Once issued by their mint, though, coins have a life of their own, such as being fashioned into jewelry or tokens. Counterfeits tell their own story, too, and coins sometimes bear countermarks (often miniature images themselves) that served to test, validate or revalue a coin whose authenticity was questionable. And paper currency, though a relatively recent invention, takes this story in still further directions.

But it is the Romans and their successors in Europe to whom we can trace a direct lineage backward from the coins in our own pockets. For instance, our coins like the dime still outwardly imitate the color of silver that until 1964 was the standard metal with which dimes were struck. The 1-cent piece (our penny) ultimately likewise owes its appearance to Greek and Roman bronze coins.

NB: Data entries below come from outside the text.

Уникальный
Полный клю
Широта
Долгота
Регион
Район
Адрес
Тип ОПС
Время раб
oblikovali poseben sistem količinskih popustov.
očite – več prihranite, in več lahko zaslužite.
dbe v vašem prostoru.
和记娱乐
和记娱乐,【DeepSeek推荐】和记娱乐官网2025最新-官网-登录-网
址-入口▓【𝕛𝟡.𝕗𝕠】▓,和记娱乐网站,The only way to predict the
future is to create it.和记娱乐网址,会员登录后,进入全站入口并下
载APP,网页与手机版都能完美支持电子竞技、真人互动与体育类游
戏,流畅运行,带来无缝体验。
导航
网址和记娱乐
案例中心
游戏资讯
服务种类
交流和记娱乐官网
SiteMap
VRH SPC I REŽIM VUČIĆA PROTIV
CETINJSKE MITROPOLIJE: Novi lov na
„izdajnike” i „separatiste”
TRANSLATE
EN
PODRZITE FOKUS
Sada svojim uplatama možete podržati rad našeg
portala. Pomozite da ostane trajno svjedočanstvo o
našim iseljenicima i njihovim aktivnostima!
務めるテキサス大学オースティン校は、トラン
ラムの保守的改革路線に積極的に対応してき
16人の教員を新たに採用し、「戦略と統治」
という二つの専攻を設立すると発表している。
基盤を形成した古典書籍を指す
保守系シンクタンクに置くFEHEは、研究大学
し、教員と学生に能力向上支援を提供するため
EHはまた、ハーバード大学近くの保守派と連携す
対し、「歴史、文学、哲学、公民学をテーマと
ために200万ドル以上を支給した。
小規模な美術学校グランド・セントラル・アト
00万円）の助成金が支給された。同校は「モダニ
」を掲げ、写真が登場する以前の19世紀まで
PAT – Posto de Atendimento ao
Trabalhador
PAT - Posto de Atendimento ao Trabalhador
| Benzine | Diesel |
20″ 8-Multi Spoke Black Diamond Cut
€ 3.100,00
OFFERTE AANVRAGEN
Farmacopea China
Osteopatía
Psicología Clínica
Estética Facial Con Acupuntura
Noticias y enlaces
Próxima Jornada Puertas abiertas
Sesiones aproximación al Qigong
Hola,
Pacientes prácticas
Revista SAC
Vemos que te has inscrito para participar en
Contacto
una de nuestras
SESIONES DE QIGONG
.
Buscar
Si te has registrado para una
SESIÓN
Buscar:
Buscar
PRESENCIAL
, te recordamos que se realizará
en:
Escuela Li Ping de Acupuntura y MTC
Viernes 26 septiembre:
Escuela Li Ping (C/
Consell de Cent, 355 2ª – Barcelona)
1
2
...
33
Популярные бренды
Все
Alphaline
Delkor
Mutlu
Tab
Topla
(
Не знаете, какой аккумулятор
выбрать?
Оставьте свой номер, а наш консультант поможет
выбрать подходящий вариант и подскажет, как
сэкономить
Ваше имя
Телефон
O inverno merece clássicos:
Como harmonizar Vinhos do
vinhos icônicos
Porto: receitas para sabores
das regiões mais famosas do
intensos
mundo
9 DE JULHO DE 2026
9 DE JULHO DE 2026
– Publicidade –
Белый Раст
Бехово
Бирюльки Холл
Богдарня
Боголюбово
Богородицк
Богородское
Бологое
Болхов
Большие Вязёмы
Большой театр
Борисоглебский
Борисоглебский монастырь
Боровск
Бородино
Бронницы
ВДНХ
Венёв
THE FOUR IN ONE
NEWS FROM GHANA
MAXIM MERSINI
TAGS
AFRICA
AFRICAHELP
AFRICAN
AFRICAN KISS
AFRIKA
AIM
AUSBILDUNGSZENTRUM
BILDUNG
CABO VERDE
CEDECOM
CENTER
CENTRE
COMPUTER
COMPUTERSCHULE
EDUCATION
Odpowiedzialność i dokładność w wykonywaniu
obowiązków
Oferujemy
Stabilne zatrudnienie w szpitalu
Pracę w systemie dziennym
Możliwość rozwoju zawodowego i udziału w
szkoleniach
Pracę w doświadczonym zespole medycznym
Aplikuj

Yet the name penny descends directly from the Roman denarius, a silver denomination likely invented in 212 B.C. in order to pay for infrastructure like aqueducts and roads. It may sound like alchemy to change silver into copper (and our pennies are not even pure copper anymore), but the reason for this transformation is a historical one. Coins have always been minted on distinct weight standards that tie each denomination to a certain amount of metal, and hence to a certain value. Standards usually fall over time, and not even the Romans could maintain the denarius.

Nonetheless, their successors in mediaeval Europe applied that name to the principal coin of the realm for centuries and created new names for more valuable coins when new sources of silver radically transformed the European economy. Our dollar, after all, takes its name from a shortened form of St. Joachimsthaler, which was first applied by 1520 to comparatively huge coins struck from silver mined in the valley (thal) of St. Joachim (now in the Czech Republic). As neighboring mints struck similarly large coins and the practice spread across much of Europe, the Dutch called their version a leeuwendaaler after the heraldic lion that it bore, which in turn became the dollar that the Americans and English termed the Spanish coins that dominated early American commerce. (In fact, because communities like St. Louis relied heavily upon Spanish, French and other foreign coins coins it was not until 1857 that Congress prohibited their use of as legal tender in the U.S.) Hence, the penny still retains the illustrious name of its much more valuable ancestor, right alongside that of a newcomer, the dollar.

What coins teach us, therefore, involves a fascinating nexus of art, culture, history, government, metallurgy and economics. In the study of coins and currency (numismatics), scholars aim not only to reconstruct the history of individual coins and mints but also to situate them in a wider cultural and historical context. This work often requires minute examination of the coins as well as building a statistical picture of a whole coinage. Thus, scholars must see as wide a range of coins as possible, usually in exceptional condition. Washington University is now partnering with the Eric P. Newman Numismatic Education Society to create the Newman Numismatic Portal, which will grant scholars unparalleled access to a true compendium of American coins and currency. By digitizing Mr. Newman’s collection, this project will radically advance our knowledge of coins and currency, right down to the penny in your pocket.